Herb-Crusted Baked Cod with Lemon Asparagus

This is an example of a meal that Solin would create to include in your personalized meal plan.

Herb-Crusted Baked Cod with Lemon Asparagus

YOUR SOLIN GENERATED RECIPE

Herb-Crusted Baked Cod with Lemon Asparagus

Enjoy a light yet satisfying dish featuring tender baked cod fillet encrusted with aromatic herbs, served alongside zesty lemon-infused asparagus and a modest side of fluffy quinoa. This beautifully balanced meal offers a perfect blend of flavors and textures, making it an ideal choice for a healthful dinner.

NUTRITION

374kcal
Protein
49.8g
Fat
8.8g
Carbs
26.5g

SERVINGS

1 serving

INGREDIENTS

8 ounces Cod Fillet

5 Spears Asparagus

1/2 cup Cooked Quinoa

1 tsp Olive Oil

1 tbsp Fresh Lemon Juice

1 tbsp Fresh Parsley (Chopped)

1/2 tsp Garlic Powder

Salt and Pepper (to taste)

PREPARATION

  • 1

    Preheat your oven to 400°F (200°C) and line a baking sheet with parchment paper.

  • 2

    In a small bowl, combine the garlic powder, fresh parsley, salt, and pepper.

  • 3

    Pat the cod fillet dry with a paper towel.
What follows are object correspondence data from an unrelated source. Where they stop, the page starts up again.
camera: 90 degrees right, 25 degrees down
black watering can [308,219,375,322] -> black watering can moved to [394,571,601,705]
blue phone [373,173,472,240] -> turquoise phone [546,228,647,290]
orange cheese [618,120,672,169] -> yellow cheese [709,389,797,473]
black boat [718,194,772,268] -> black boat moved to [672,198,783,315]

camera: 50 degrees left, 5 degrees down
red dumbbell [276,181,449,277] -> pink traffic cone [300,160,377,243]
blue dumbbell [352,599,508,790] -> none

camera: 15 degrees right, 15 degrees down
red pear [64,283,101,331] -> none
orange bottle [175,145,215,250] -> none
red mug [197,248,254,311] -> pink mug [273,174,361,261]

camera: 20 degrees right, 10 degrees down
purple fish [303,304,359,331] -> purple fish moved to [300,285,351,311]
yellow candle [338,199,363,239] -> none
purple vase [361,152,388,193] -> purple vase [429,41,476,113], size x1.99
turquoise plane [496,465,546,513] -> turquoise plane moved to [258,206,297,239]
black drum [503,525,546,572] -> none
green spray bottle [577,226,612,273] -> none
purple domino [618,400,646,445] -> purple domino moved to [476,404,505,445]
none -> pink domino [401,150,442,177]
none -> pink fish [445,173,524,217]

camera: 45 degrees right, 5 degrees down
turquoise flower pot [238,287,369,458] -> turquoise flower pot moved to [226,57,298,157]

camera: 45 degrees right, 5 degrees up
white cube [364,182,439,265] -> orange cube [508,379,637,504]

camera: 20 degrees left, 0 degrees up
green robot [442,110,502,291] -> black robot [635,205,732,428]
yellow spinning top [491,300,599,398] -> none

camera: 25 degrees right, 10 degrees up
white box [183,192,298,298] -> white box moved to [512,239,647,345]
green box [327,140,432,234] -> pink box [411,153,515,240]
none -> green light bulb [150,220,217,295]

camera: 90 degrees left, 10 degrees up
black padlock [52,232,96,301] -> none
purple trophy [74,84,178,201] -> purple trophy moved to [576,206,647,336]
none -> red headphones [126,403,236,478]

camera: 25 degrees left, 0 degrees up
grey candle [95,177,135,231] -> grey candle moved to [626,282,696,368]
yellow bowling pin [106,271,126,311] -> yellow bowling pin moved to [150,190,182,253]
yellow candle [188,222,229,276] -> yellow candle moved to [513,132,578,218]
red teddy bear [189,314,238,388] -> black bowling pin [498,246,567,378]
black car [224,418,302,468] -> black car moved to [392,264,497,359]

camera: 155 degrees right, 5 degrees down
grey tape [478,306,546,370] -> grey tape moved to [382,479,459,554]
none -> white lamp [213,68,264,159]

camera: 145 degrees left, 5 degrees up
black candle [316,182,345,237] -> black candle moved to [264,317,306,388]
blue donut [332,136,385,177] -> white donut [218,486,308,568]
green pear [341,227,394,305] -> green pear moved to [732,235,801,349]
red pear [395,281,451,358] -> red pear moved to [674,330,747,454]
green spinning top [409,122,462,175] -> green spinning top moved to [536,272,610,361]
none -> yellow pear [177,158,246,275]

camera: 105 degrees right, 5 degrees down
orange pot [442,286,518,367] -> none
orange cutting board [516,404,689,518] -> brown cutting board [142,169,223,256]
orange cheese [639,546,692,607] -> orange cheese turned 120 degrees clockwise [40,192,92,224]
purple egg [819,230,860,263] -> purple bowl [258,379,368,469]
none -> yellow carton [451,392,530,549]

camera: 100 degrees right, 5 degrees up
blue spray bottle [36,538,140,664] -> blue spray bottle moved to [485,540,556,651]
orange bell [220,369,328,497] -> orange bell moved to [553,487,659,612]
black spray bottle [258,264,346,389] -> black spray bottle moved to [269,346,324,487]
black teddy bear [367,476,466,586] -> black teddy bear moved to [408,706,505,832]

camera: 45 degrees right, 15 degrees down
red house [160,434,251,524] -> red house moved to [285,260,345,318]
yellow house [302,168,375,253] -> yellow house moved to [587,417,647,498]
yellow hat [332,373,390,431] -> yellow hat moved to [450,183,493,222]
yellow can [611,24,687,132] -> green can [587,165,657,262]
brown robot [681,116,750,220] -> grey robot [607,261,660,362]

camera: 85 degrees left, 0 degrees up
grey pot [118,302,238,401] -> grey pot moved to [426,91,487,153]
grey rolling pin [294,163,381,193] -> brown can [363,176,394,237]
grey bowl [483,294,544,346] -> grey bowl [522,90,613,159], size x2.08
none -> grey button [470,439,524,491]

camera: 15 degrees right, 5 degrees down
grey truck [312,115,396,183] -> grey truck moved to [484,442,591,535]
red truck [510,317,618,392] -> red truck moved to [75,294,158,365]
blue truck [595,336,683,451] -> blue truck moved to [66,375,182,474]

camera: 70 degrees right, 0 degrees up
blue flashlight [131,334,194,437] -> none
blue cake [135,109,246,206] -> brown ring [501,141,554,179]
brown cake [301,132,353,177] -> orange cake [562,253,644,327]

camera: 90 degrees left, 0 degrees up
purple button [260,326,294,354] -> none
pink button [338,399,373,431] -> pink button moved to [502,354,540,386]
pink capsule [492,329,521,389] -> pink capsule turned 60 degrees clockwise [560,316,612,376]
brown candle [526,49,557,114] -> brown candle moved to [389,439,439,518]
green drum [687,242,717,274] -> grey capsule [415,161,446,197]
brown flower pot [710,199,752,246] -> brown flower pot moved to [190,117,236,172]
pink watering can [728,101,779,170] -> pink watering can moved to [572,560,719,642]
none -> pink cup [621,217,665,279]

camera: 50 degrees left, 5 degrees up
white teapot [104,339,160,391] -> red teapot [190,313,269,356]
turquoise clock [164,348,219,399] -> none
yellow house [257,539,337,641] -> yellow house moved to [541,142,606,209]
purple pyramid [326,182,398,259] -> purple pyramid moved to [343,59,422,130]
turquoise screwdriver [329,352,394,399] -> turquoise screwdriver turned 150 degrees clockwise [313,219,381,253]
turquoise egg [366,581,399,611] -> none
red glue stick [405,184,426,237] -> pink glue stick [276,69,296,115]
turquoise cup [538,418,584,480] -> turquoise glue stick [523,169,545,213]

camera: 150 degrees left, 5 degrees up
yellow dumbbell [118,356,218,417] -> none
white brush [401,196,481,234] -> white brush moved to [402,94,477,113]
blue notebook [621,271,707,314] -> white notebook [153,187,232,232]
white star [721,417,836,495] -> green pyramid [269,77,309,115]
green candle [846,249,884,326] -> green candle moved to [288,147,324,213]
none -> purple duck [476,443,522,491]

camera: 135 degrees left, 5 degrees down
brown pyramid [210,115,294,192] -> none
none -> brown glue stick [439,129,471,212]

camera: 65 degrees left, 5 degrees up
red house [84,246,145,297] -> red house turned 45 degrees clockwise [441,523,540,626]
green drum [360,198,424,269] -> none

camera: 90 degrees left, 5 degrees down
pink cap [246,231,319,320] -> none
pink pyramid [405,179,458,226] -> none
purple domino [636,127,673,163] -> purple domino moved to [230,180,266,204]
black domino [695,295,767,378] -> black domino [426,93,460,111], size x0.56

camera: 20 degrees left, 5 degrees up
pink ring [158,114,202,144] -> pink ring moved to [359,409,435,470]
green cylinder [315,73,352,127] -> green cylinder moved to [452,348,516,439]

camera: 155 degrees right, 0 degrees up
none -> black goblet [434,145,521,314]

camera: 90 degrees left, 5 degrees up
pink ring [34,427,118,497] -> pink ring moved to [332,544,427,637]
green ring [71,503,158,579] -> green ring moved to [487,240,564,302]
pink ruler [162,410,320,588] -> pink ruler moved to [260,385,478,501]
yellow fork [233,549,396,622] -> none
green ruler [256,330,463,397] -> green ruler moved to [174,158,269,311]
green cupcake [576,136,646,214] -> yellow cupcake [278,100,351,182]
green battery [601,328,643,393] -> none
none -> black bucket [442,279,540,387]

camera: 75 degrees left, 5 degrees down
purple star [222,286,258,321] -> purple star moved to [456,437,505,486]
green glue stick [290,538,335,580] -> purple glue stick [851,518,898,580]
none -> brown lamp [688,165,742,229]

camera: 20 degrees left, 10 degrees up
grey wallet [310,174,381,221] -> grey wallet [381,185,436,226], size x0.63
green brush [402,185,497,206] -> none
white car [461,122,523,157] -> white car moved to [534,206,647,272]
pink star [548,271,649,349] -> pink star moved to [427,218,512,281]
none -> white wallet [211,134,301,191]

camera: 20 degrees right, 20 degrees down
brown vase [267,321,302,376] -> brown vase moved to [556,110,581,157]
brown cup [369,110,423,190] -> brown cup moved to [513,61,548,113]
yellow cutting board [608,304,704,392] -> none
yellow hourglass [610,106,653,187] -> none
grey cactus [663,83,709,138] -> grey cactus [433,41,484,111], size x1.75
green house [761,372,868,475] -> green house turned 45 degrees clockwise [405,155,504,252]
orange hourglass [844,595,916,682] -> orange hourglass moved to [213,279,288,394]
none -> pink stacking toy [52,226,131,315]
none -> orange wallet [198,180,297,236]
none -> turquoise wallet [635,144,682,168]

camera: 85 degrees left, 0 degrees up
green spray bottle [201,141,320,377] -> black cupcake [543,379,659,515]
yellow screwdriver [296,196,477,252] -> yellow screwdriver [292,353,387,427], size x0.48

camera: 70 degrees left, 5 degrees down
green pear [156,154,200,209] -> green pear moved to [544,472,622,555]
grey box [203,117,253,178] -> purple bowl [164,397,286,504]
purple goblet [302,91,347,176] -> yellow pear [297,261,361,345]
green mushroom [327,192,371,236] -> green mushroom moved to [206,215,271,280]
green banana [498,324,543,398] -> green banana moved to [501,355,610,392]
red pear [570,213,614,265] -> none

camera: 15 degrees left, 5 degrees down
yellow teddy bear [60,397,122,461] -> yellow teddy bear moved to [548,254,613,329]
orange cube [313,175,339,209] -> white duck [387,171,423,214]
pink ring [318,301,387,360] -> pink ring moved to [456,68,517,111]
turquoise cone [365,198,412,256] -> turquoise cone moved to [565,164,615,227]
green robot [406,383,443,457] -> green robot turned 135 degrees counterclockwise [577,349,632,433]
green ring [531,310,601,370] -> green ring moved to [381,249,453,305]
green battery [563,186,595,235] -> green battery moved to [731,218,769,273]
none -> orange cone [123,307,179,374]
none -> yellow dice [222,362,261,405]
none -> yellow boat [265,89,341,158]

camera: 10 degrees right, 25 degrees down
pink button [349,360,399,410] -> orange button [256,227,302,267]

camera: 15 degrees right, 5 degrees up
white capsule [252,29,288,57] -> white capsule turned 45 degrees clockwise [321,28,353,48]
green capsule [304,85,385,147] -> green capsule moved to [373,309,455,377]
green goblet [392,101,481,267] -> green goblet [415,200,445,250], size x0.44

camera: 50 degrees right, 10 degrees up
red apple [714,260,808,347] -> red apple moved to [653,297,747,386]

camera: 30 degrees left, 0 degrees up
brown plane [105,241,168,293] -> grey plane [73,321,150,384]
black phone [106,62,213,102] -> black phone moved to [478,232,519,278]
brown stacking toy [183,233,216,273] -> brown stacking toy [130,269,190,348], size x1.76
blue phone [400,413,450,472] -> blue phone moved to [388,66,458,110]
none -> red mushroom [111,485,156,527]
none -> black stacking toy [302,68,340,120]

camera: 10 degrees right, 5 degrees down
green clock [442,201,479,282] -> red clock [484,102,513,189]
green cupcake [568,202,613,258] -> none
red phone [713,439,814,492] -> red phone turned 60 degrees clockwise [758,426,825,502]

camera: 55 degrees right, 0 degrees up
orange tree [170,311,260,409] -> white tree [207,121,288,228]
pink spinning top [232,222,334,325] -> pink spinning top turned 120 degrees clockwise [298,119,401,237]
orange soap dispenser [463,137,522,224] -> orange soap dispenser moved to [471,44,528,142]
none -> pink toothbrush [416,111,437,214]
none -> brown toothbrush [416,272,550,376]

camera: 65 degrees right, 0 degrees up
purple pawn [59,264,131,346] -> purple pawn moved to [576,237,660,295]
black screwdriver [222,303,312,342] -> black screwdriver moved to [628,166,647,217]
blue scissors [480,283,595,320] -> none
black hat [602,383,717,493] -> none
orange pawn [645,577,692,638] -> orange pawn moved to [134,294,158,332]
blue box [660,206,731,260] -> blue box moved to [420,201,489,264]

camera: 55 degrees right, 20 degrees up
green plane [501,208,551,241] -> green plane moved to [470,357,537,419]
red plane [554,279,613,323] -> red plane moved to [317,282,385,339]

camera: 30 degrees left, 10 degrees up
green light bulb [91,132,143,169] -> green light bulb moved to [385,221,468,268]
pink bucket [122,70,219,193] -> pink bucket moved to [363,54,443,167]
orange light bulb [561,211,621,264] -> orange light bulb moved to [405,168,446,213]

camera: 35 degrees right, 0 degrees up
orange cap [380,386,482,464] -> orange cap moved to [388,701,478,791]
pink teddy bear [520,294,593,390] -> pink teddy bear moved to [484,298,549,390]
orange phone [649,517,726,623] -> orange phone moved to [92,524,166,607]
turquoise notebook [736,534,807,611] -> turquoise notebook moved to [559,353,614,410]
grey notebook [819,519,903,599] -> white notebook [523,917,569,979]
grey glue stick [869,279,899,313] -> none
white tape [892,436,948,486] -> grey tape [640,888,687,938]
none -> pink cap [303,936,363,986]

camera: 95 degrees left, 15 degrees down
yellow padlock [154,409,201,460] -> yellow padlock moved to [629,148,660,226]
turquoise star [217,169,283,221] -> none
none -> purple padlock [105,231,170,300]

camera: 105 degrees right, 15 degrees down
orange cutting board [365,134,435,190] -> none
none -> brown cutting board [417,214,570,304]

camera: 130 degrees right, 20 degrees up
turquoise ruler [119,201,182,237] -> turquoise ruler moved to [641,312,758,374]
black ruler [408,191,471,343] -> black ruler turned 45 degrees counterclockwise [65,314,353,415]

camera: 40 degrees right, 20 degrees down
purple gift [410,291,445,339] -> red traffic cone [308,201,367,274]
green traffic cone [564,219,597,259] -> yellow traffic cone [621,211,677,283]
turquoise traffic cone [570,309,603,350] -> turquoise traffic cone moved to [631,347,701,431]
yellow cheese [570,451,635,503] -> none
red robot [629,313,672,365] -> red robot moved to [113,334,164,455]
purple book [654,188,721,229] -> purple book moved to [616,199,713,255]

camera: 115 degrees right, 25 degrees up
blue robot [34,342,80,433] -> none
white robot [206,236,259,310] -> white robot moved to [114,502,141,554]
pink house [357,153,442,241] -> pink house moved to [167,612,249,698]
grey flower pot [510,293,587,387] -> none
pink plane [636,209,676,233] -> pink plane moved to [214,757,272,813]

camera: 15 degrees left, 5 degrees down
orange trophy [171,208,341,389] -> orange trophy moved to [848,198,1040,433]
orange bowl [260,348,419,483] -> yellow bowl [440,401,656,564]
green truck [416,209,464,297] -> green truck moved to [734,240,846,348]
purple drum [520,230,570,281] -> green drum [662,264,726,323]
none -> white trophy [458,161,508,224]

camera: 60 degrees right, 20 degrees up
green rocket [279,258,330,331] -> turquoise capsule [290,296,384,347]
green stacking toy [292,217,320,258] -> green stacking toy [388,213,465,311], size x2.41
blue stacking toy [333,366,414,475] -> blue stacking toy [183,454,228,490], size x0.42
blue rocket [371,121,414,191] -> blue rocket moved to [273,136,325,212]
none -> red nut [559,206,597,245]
Brush it lightly with olive oil and sprinkle the herb mixture evenly on top to create an herb crust.

  • 4

    Place the cod fillet on one side of the prepared baking sheet.

  • 5

    Arrange the asparagus spears on the other side, drizzle with a small amount of olive oil, and season with a pinch of salt and pepper.

  • 6

    Bake in the preheated oven for 12-15 minutes, or until the cod flakes easily with a fork and the asparagus is tender.

  • 7

    While the cod and asparagus are baking, warm the cooked quinoa if desired.

  • 8

    Once baked, drizzle fresh lemon juice over the cod and asparagus.

  • 9

    Plate the herb-crusted cod alongside the lemon asparagus and a serving of quinoa. Serve immediately and enjoy your balanced meal.